Читаем книги

Mar 19, 2015 12:26

UPD. Бывают же такие совпадения. Книгу для чтения я выбрала произвольно, как делаю всякий раз. И вот только что выяснилось, что сегодня - день рождения Шпеера. Он родился 19 марта 1905 года (умер в 1981 году).



Шпеер был единственным из двадцати двух нацистских лидеров, кто на Нюрнбергском процессе взял на себя бремя вины за военные преступления рейха. Его приговорили к двадцати годам тюремного заключения. Двадцать лет Шпеер записывал свои воспоминания микроскопическим почерком на туалетной бумаге, обертках от табака, листках календаря, а сочувствующие охранники тайком переправляли их на свободу. Таким образом из 25 000 разрозненных листов получилось две книги - «Воспоминания» и «Шпандау: тайный дневник».

Произвольная выборка отрывков.
Чрезвычайно выразительное чтение.
◇ ◇ ◇ ◇
Что сделать =>
1) К какому сроку приговорили Шпеера, согласно тексту о Шпеере?
2) Перепишите слово в слово отрывок текста о Шпеере: начните с места, где стоят слова «Mar 19, 2015», и остановитесь после слов «в 1981 году).».
Материал для работы не понадобится.

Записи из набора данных
◇ ◇ ◇ ◇
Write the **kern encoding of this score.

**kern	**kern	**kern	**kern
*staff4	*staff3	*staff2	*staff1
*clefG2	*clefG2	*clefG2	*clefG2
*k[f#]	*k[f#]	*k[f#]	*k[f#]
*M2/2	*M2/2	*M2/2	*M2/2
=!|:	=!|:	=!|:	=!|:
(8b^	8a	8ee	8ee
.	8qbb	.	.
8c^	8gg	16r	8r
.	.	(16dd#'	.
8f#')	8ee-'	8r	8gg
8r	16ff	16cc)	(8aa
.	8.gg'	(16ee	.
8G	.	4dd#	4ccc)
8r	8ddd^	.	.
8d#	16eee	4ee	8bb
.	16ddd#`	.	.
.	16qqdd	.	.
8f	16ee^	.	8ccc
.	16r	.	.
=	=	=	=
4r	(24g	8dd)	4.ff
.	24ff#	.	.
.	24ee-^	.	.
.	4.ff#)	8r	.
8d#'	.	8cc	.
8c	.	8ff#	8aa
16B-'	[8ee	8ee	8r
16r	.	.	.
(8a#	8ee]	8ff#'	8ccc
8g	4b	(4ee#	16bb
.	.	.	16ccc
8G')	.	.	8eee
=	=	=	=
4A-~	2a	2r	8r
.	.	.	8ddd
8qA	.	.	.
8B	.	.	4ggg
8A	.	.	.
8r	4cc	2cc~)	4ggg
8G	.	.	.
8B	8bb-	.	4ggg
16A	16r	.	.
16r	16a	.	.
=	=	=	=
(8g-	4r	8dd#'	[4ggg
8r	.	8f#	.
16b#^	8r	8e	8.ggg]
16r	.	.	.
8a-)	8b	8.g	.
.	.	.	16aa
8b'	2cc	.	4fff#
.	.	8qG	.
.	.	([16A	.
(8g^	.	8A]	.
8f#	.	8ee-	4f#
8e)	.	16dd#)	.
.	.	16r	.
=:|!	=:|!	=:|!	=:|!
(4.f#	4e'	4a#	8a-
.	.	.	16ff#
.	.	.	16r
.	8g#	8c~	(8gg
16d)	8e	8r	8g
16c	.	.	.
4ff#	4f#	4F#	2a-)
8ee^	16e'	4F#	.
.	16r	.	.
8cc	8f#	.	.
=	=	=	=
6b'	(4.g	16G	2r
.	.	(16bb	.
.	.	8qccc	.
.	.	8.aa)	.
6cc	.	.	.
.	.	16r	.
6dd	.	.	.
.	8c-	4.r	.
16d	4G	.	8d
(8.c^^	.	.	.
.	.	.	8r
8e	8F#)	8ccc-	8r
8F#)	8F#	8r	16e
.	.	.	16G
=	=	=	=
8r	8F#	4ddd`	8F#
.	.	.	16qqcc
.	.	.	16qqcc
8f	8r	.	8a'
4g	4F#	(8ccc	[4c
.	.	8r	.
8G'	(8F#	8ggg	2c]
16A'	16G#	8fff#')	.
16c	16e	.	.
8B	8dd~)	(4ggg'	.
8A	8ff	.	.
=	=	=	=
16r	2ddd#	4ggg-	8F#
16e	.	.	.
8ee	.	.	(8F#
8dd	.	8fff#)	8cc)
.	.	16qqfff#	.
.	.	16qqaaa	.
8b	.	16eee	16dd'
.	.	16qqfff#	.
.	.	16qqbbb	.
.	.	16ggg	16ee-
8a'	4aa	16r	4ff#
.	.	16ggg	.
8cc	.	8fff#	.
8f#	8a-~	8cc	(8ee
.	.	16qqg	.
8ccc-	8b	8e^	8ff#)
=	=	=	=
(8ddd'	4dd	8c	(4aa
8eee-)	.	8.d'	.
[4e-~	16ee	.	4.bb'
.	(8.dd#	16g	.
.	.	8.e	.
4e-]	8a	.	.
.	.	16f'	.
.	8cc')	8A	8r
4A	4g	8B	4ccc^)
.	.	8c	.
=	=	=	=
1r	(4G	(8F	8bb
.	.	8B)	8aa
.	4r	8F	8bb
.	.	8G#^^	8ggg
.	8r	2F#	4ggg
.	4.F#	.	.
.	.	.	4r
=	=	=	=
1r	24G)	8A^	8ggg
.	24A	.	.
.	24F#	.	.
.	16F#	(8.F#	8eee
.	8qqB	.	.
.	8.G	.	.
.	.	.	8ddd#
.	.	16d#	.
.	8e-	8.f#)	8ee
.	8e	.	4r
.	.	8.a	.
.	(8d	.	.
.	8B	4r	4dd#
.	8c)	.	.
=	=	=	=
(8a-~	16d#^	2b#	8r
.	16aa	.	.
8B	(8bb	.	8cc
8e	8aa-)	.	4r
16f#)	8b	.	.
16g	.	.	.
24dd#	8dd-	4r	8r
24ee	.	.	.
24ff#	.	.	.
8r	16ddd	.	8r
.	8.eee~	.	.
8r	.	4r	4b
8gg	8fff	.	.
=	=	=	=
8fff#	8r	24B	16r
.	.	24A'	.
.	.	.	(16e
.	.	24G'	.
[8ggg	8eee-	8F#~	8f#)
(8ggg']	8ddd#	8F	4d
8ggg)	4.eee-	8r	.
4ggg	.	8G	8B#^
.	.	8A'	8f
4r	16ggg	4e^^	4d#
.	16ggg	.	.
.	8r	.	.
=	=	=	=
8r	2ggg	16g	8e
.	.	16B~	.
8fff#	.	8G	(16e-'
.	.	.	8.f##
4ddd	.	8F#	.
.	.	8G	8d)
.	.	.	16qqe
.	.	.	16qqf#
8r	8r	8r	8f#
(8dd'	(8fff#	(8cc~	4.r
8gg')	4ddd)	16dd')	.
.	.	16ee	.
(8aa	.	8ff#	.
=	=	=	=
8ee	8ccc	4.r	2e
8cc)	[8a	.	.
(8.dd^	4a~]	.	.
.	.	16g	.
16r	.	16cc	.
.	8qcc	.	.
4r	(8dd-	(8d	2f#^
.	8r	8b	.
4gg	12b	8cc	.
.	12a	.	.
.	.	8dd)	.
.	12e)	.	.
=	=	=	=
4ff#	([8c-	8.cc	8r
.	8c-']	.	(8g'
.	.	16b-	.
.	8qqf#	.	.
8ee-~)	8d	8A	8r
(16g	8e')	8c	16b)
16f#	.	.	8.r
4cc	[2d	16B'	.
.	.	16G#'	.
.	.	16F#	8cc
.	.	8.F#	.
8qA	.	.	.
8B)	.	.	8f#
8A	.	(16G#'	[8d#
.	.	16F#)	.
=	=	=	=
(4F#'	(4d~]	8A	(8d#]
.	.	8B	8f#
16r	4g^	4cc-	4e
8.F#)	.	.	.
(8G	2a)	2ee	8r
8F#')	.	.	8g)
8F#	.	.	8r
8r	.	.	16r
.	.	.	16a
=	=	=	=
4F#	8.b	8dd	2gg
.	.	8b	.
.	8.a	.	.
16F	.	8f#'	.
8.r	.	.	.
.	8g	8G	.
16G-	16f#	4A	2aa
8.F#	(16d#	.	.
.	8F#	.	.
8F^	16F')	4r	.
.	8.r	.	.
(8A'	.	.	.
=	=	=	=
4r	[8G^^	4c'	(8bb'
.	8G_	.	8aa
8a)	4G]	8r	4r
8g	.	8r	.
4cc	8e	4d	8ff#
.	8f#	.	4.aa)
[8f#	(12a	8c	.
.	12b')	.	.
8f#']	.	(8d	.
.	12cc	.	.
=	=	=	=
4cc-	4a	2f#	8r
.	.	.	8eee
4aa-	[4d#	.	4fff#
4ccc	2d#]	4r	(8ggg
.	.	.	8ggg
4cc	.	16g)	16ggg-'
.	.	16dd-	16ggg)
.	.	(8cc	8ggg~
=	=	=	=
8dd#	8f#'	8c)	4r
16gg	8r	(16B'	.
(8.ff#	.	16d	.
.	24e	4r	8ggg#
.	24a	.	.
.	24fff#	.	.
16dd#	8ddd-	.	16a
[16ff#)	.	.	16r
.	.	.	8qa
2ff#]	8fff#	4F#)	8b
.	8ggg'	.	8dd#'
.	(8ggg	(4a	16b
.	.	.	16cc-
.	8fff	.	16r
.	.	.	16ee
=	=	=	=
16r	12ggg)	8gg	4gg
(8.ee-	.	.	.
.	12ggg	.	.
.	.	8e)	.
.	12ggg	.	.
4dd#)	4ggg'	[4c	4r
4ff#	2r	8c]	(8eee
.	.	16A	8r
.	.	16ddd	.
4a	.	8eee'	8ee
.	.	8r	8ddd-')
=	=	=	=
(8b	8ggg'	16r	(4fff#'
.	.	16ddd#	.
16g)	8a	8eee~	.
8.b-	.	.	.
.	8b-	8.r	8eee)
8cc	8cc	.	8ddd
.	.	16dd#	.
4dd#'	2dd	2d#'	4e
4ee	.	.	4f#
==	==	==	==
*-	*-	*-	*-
◇ ◇ ◇ ◇
Ответы к заданиям =>
1) К двадцати годам тюремного заключения.

2)
Mar 19, 2015 12:26

UPD. Бывают же такие совпадения. Книгу для чтения я выбрала произвольно, как делаю всякий раз. И вот только что выяснилось, что сегодня - день рождения Шпеера. Он родился 19 марта 1905 года (умер в 1981 году).